Alcohol tolerance and withdrawal-induced effects are criteria for alcohol use disorders listed by the DSM-V. Although tolerance and withdrawal have been studied over many decades, there is still uncertainty regarding mechanistic distinctions that characterize these different forms of ethanol (EtOH)-induced plasticity. Previously, we demonstrated that the suprachiasmatic nucleus (SCN) circadian clock develops both acute and rapid tolerance to EtOH inhibition of glutamate-induced circadian phase shifts. Here, we demonstrate that chronic EtOH tolerance and withdrawal-induced glutamate hypersensitivity occur invitro and that rapid tolerance, chronic tolerance, and glutamate hypersensitivity have distinct cellular changes.
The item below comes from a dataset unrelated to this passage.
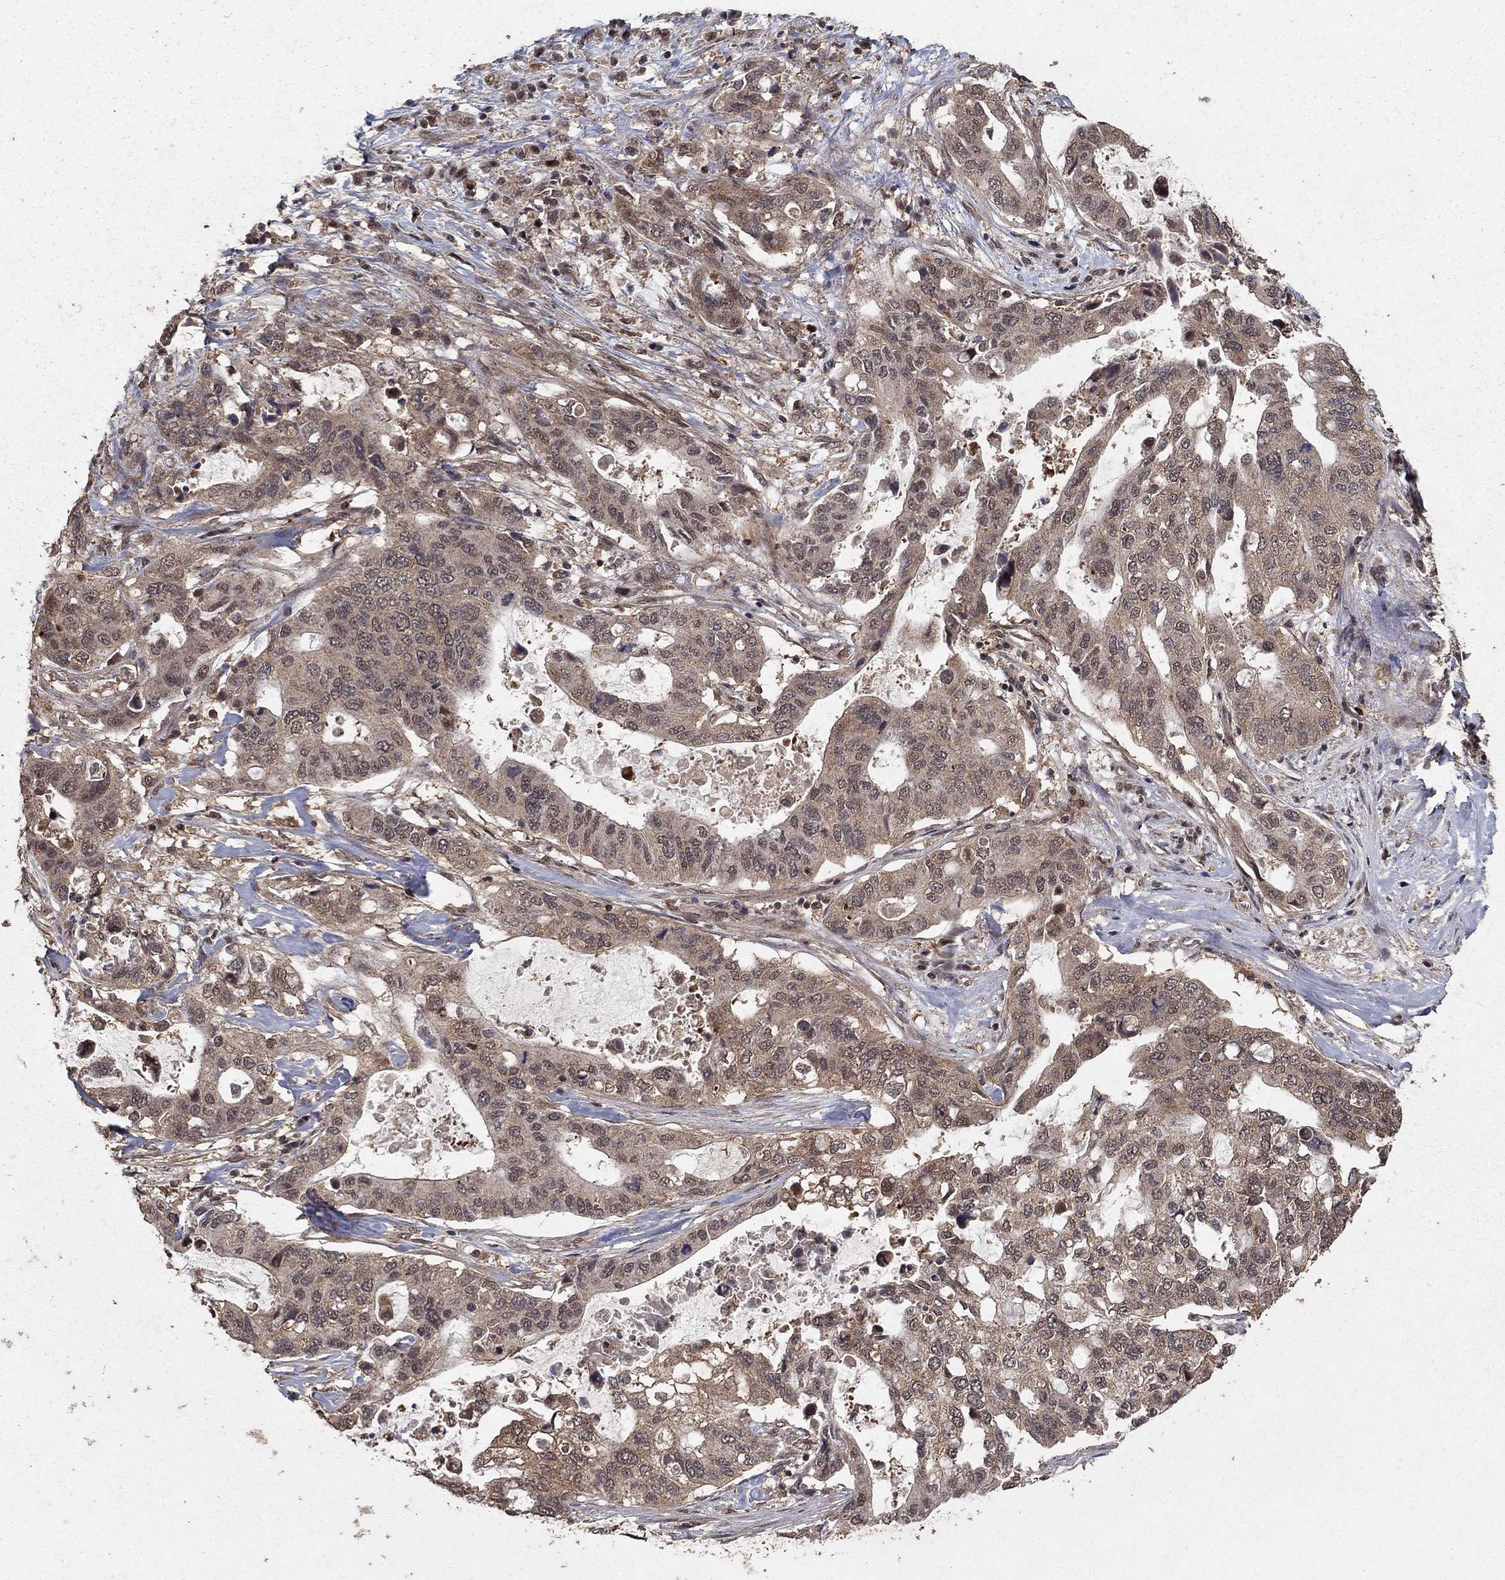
{"staining": {"intensity": "weak", "quantity": ">75%", "location": "cytoplasmic/membranous"}, "tissue": "stomach cancer", "cell_type": "Tumor cells", "image_type": "cancer", "snomed": [{"axis": "morphology", "description": "Adenocarcinoma, NOS"}, {"axis": "topography", "description": "Stomach"}], "caption": "Immunohistochemistry (DAB) staining of human stomach cancer (adenocarcinoma) demonstrates weak cytoplasmic/membranous protein positivity in about >75% of tumor cells.", "gene": "PRDM1", "patient": {"sex": "male", "age": 54}}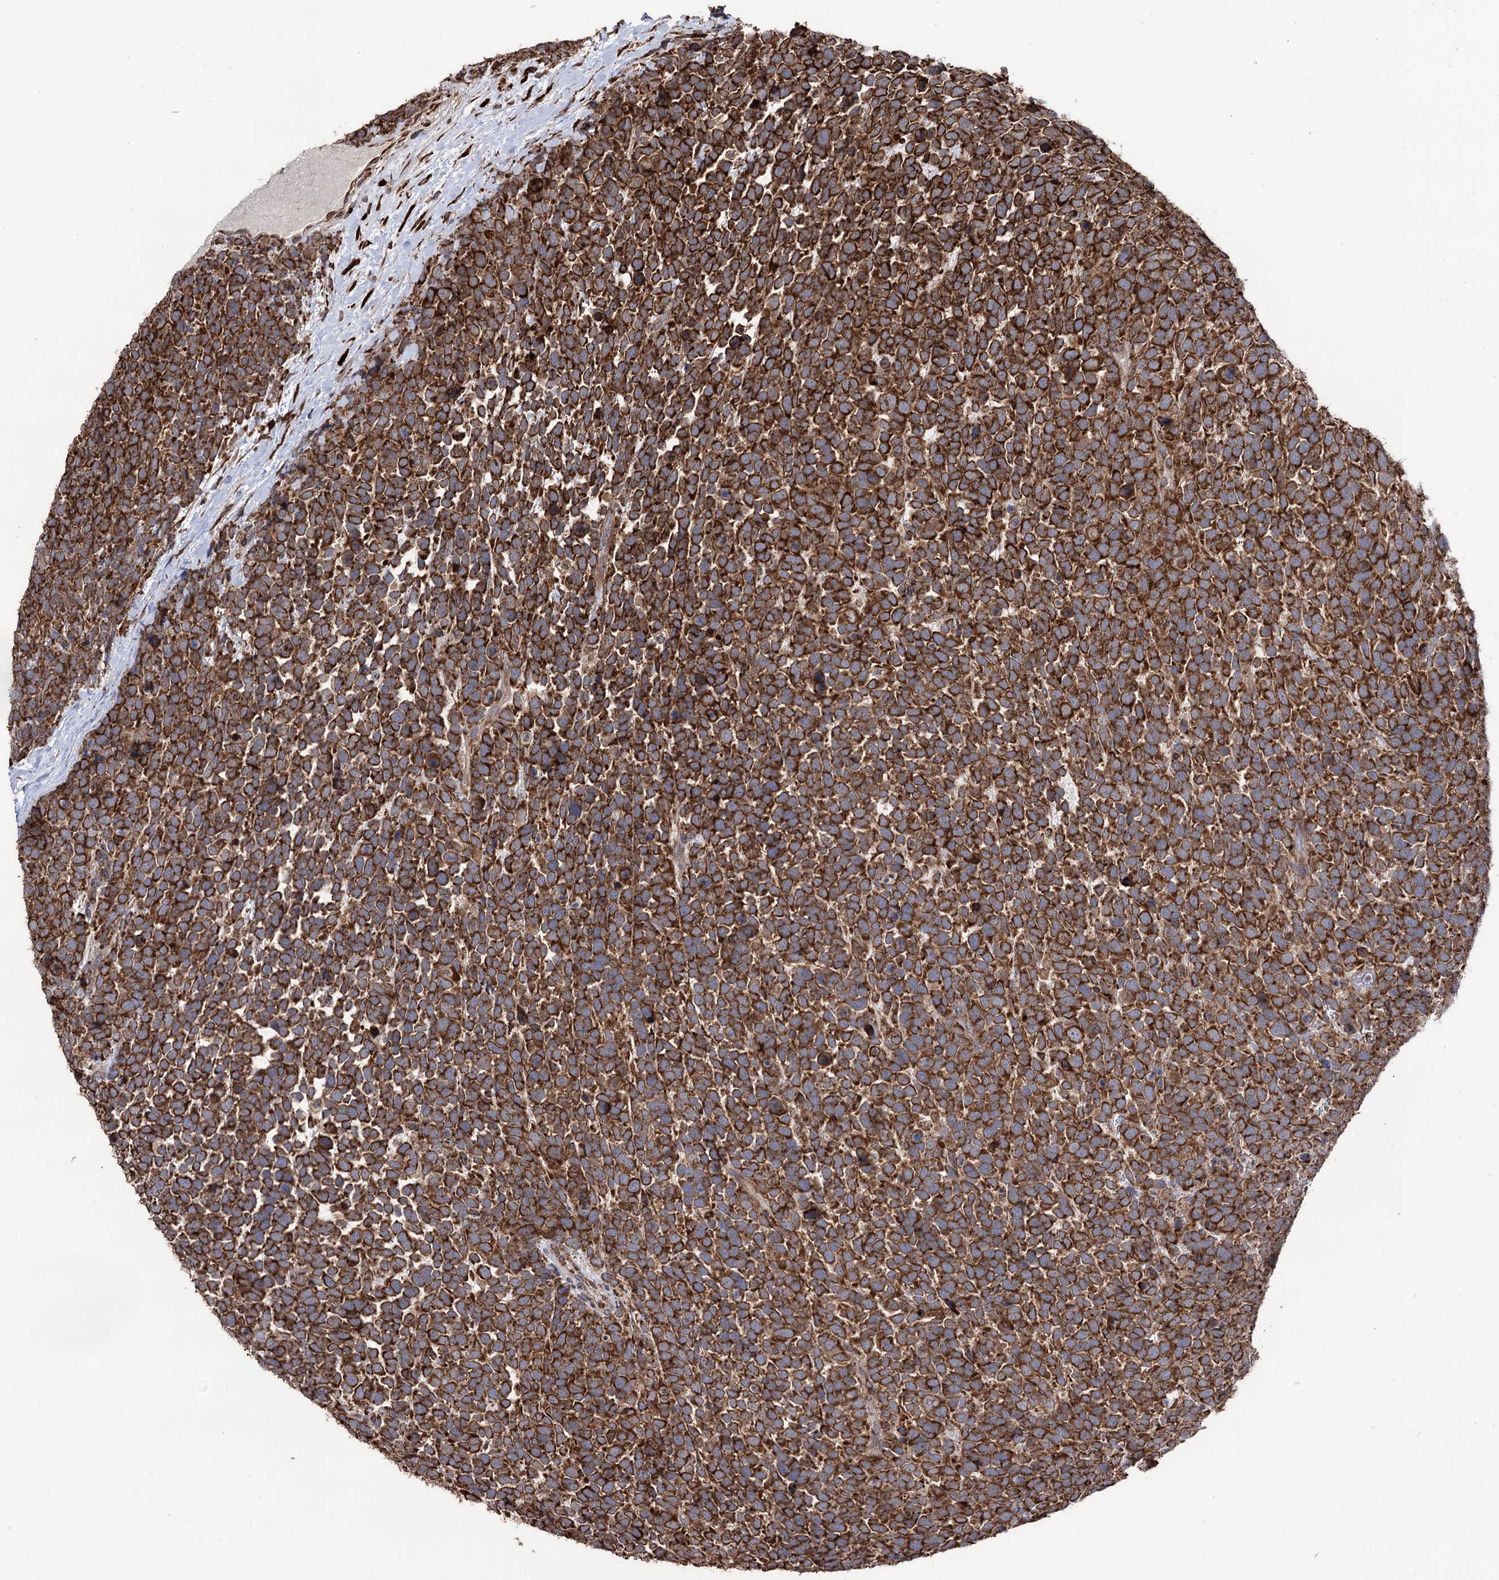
{"staining": {"intensity": "strong", "quantity": ">75%", "location": "cytoplasmic/membranous"}, "tissue": "urothelial cancer", "cell_type": "Tumor cells", "image_type": "cancer", "snomed": [{"axis": "morphology", "description": "Urothelial carcinoma, High grade"}, {"axis": "topography", "description": "Urinary bladder"}], "caption": "This is a micrograph of immunohistochemistry staining of urothelial carcinoma (high-grade), which shows strong staining in the cytoplasmic/membranous of tumor cells.", "gene": "CDAN1", "patient": {"sex": "female", "age": 82}}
We use single-unit extracellular electrophysiological recordings to determine whether chronic tolerance to EtOH inhibition of glutamatergic phase shifts and withdrawal-induced glutamate hypersensitivity develop in the SCN. We use Western blotting to compare phosphorylation state and total expression of N-methyl-D-aspartate (NMDA) receptor subunits and associated proteins in the SCN after mice were exposed to varying EtOH consumption paradigms. Chronic tolerance developed after a minimum of 8days of 4h/d EtOH access, as indicated by a decreased sensitivity to EtOH inhibition of glutamate-induced phase shifts. We also observed an increased sensitivity to glutamate-induced phase shifts in SCN tissue following withdrawal. We demonstrated an increase in the ratio of NR2B:NR2A NMDA receptor subunit expression after 21days, but not after 10days of EtOH drinking. This increase persisted during EtOH withdrawal, along with an increase in NR2B Y1472 phosphorylation, mature brain-derived neurotrophic factor, and phosphorylated TrkB. These results demonstrate that multiple tolerance forms and withdrawal-induced glutamate hypersensitivity occur in the SCN and that these different forms of EtOH-induced plasticity are accompanied by distinct changes in cellular physiology. Importantly, this study further demonstrates the power of using the SCN as a model system to investigate EtOH-induced plasticity.